The wildly popular regeneration of "Doctor Who" has spawned spinoff series like the kid-friendly "Sarah Jane Adventures" and the deeply dark "Torchwood," which memorably included a season where aliens were snatching human kids to get high. Now BBC America is delivering something for teens and those who love their drama. Focusing on the Whoniverse's Coal Hill Academy (formerly Coal Hill School), "Class" explores the adventures of a batch of high schoolers who can't depend on the Doctor for every alien threat to Earth.

YA author Patrick Ness (the "Chaos Walking" trilogy) was trusted with constructing "Class," and during BBC America's panel at New York Comic Con, his excitement for the project was contagious. Sharing the stage with cast members Greg Austin, Fady Elsayed, Sophie Hopkins and Vivian Oparah as well as Executive Producer Brian Minchin, Ness set the show up by explaining, that the first spoken line of the spinoff is, "Everybody knows students disappear from this school and no one talks about it." To Ness, this realm of unspoken terror is the perfect place to explore teen angst and extraterrestrial adventures.

"Coal Hill was featured in the very, very first episode of "Doctor Who" in 1963; his granddaughter went there," Ness explained. "The school has appeared in the show many times over the years. And with all of the activity that's taken place there, it's become a little bit of a magnet for things. Our show is about what happens to people when the Doctor is done. He leaves you behind to deal with the rest. When he says, 'The universe is different for you now,' what do you do? That's our show."

This setup proved a perfect introduction to the first trailer, which spurred the panel guests to gather in a celebratory hug as the audience cheered. "No pressure then," laughed Oparah. But Ness pointed out that pressure can be a great thing.

"I felt the same pressure I feel in anything, which is it's so hard to make something good," Ness began. "It's so hard to make something true. And that's really, really what we were after. I think it needs to start from a place of love with the Whoniverse and being welcoming to that. I think it's implicit in that question, that if I didn't feel pressure, I would just fuck it up. But I love the place. And the opportunity to engage in it, the opportunity to make new monsters, the opportunity to look at it from a different point of view, I mean the Whoniverse is so huge and so full of possibility! Literally, it's infinite. It's all of time and space. Just to have a corner and to get to take a look at it through the eyes of these four," He said, gesturing to the beaming cast mates, "what a pleasure. What an opportunity!

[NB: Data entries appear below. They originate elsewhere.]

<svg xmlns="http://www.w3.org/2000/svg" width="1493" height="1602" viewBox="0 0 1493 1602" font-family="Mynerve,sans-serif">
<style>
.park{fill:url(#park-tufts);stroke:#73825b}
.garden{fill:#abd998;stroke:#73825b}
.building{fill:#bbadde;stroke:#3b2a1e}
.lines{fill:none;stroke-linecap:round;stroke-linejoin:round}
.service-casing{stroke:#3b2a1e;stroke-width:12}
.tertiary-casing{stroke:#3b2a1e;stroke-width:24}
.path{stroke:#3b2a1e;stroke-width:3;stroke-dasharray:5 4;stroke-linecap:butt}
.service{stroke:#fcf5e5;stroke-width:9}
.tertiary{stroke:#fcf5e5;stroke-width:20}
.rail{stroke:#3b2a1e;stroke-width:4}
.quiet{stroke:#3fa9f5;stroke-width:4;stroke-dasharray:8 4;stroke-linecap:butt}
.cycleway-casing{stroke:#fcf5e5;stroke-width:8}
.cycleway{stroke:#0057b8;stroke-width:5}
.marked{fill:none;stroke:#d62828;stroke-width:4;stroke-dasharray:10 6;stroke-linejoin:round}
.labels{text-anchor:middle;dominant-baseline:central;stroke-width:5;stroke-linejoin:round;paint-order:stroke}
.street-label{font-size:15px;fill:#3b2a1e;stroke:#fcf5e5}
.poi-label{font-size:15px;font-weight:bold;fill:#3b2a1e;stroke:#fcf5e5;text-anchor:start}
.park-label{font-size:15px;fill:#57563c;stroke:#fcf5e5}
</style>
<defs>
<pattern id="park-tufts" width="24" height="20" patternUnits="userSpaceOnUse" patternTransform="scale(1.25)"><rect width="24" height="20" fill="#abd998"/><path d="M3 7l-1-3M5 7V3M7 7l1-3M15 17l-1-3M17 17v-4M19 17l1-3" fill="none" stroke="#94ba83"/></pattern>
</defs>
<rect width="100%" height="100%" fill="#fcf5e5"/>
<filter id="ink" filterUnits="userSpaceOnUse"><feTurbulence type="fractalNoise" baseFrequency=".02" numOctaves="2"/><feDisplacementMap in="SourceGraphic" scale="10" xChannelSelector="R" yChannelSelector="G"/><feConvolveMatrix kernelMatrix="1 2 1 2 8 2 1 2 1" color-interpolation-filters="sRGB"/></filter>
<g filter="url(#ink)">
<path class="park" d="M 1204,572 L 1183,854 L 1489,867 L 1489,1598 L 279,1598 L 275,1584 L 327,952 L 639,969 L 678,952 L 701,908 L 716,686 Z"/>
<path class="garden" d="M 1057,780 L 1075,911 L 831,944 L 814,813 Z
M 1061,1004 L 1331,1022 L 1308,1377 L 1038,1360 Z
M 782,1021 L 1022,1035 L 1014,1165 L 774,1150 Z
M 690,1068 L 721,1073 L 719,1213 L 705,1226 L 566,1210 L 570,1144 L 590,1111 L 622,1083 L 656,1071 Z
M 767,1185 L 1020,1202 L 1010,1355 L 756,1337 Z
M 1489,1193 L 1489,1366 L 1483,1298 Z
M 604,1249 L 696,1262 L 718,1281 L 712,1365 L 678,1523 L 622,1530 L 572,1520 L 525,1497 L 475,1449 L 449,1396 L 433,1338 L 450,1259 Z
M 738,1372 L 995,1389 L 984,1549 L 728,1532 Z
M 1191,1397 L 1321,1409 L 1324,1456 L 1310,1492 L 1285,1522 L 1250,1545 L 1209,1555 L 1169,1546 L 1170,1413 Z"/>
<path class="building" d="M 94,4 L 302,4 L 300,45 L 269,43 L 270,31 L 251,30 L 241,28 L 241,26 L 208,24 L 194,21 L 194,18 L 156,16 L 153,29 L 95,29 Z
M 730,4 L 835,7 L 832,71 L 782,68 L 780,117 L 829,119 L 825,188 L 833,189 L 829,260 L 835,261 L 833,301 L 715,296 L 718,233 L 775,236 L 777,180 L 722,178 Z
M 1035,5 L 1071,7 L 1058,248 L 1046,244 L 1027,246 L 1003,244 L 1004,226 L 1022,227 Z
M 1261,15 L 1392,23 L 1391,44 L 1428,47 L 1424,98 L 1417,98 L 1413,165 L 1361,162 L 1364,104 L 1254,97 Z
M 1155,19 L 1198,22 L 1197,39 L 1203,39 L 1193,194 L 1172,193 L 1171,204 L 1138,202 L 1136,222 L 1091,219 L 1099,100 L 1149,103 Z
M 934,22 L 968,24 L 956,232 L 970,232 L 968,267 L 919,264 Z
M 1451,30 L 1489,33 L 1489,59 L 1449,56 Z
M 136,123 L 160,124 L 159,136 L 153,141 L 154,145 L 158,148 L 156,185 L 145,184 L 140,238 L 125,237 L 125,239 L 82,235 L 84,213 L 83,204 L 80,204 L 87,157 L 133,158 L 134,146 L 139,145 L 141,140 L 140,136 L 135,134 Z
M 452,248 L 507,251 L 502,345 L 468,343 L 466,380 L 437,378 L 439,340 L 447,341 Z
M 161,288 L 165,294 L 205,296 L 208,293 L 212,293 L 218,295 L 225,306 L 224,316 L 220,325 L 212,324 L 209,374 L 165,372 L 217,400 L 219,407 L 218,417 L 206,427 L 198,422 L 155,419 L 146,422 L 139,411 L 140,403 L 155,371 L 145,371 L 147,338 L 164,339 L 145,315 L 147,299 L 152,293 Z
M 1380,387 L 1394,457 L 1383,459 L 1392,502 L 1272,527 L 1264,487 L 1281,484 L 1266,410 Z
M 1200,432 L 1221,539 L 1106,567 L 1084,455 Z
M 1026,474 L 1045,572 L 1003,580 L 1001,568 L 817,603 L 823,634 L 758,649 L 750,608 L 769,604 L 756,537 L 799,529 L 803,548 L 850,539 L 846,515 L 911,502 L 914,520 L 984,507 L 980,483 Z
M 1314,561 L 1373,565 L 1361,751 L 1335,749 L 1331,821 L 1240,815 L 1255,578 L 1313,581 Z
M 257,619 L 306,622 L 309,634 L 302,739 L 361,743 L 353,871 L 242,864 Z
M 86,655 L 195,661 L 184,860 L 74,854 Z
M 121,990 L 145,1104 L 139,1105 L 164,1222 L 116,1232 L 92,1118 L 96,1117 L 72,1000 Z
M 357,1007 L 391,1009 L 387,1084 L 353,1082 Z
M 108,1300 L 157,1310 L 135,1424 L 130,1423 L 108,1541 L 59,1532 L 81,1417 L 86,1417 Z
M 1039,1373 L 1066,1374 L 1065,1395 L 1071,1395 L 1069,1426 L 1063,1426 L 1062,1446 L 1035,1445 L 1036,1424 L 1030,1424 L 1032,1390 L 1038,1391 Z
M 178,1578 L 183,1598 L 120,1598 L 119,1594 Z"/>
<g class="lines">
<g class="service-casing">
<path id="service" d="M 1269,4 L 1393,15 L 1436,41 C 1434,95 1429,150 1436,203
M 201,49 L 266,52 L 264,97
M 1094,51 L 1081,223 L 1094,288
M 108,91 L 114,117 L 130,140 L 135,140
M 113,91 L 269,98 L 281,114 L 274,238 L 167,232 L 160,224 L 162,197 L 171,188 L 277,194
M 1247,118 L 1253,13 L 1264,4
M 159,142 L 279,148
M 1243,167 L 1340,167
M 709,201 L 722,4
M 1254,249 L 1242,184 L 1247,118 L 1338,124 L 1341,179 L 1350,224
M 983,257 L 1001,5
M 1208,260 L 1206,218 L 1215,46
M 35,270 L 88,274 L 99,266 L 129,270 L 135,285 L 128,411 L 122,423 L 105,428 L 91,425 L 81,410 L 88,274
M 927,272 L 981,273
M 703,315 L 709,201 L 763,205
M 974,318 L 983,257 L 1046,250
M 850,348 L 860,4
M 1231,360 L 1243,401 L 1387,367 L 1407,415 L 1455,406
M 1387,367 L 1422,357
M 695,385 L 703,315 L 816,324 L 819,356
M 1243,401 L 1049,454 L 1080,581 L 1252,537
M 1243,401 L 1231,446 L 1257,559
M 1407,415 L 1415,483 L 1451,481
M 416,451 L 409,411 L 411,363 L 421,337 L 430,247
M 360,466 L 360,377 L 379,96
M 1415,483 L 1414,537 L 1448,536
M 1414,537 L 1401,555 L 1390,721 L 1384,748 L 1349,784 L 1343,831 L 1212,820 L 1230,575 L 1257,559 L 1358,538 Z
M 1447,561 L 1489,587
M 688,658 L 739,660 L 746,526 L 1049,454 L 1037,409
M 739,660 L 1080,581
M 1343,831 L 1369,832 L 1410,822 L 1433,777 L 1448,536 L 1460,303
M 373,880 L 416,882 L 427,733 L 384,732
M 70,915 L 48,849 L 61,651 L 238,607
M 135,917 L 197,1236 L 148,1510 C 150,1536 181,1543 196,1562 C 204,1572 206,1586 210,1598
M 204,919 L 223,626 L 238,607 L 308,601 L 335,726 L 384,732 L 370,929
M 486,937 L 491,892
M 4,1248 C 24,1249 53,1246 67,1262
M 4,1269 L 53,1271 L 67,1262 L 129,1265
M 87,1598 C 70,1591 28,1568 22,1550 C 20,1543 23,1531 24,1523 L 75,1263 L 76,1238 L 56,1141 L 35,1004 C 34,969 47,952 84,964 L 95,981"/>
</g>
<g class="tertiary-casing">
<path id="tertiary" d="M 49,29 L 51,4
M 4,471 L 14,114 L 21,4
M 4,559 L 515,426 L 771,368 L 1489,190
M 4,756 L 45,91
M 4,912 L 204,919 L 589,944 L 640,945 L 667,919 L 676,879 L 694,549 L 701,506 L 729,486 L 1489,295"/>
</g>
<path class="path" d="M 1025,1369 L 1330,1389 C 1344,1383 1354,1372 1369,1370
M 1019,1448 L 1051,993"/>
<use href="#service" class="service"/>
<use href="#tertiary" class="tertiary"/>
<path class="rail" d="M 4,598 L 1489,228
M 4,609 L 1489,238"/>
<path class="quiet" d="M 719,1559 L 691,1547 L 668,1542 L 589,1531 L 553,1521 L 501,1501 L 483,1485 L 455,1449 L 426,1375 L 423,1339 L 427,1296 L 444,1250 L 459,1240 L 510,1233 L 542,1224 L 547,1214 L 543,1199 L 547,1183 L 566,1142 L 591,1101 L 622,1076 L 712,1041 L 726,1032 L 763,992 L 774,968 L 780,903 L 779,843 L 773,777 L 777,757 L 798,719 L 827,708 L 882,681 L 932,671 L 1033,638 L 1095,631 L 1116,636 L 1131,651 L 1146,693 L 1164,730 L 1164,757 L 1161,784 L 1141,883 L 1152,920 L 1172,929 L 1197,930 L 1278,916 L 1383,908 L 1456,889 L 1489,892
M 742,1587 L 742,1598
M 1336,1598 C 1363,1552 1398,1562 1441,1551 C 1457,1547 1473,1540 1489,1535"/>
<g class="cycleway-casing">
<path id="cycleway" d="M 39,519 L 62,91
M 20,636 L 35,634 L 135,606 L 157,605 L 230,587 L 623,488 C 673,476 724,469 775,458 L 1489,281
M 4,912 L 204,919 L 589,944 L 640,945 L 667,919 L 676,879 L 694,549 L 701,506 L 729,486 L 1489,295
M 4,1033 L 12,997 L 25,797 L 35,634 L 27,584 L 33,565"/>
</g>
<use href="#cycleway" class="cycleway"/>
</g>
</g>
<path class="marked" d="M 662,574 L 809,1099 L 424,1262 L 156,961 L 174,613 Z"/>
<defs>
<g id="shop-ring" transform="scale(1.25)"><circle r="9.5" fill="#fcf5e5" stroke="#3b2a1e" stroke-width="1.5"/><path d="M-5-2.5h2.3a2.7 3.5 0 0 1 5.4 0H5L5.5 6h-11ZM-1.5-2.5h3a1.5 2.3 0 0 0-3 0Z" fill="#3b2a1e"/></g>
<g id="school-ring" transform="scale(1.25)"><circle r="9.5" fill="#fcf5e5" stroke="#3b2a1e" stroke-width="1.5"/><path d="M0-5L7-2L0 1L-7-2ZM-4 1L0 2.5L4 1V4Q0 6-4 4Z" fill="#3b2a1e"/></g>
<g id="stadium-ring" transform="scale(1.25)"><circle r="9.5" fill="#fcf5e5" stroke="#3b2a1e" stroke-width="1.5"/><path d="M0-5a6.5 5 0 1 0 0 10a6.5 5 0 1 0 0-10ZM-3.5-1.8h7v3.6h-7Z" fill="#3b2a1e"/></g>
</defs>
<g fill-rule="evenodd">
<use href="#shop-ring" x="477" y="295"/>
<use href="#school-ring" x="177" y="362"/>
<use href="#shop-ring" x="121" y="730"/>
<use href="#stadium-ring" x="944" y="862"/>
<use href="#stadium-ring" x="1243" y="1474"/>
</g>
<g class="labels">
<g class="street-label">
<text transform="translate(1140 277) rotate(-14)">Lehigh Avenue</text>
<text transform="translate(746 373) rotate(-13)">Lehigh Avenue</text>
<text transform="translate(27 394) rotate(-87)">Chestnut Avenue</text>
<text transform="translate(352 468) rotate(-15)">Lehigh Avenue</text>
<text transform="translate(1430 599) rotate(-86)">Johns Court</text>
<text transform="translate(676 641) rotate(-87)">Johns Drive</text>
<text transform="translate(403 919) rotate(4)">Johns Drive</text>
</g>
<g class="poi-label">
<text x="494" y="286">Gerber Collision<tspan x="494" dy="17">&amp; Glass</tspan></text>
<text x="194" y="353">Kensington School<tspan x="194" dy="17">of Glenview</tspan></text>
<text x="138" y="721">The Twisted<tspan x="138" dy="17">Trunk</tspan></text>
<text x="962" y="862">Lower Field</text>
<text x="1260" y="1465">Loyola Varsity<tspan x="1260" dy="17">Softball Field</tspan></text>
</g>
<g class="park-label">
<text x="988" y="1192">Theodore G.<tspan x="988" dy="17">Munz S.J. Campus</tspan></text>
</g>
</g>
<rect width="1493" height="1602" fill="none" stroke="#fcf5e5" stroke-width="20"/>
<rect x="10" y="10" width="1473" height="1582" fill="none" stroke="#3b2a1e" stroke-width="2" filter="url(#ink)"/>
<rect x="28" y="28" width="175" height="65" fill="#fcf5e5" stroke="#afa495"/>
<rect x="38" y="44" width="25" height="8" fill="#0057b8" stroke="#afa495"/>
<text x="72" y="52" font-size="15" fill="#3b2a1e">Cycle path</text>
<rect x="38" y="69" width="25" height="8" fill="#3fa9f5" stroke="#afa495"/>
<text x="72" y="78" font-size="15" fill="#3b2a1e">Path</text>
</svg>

So yeah, absolute pressure. You should always put pressure on yourself, just to do something true."

"It's the best toy box in the world," Ness said of joining the Whoniverse. "We've got some really great, really creepy monsters. We've got some that do unexpected things and play unexpected roles. I love the idea that if you don't have the Doctor around, sometimes you might face an alien that you'll never know the name of, you'll never know their motivation. You'll just have to deal with whatever it is."

For the celebrated author of "A Monster Calls" (and adapter of its upcoming feature film), creating new monsters for the Whoniverse was an opportunity he relished. "I thought, 'You know, if the worst happens and we only get eight episodes," he offered, "I'm going to go out guns blazing. And so if you have a chance to make up brand new "Doctor Who" monsters, yeah. I just did my best."

But as in love with all things "Doctor Who" as Ness is, he warned fans that he's no fan of cameos. Yes, Peter Capaldi will appear as the 12th Doctor in the premiere episode of "Class," but other notables from the Whoniverse are unlikely to pop by Coal Hill. "I think cameo appearances are like penises," he said earning outbursts of laughter from the audience. "If you put it in the scene it's all people are going to look at. So you have to have it there for a really, really good reason… I don't want anything to take away from the story."

We'll bring you more from the cast of "Class" with coverage of CBR's roundtable interviews.

"Class" will premiere along with "Doctor Who" in the spring of 2017 on BBC America.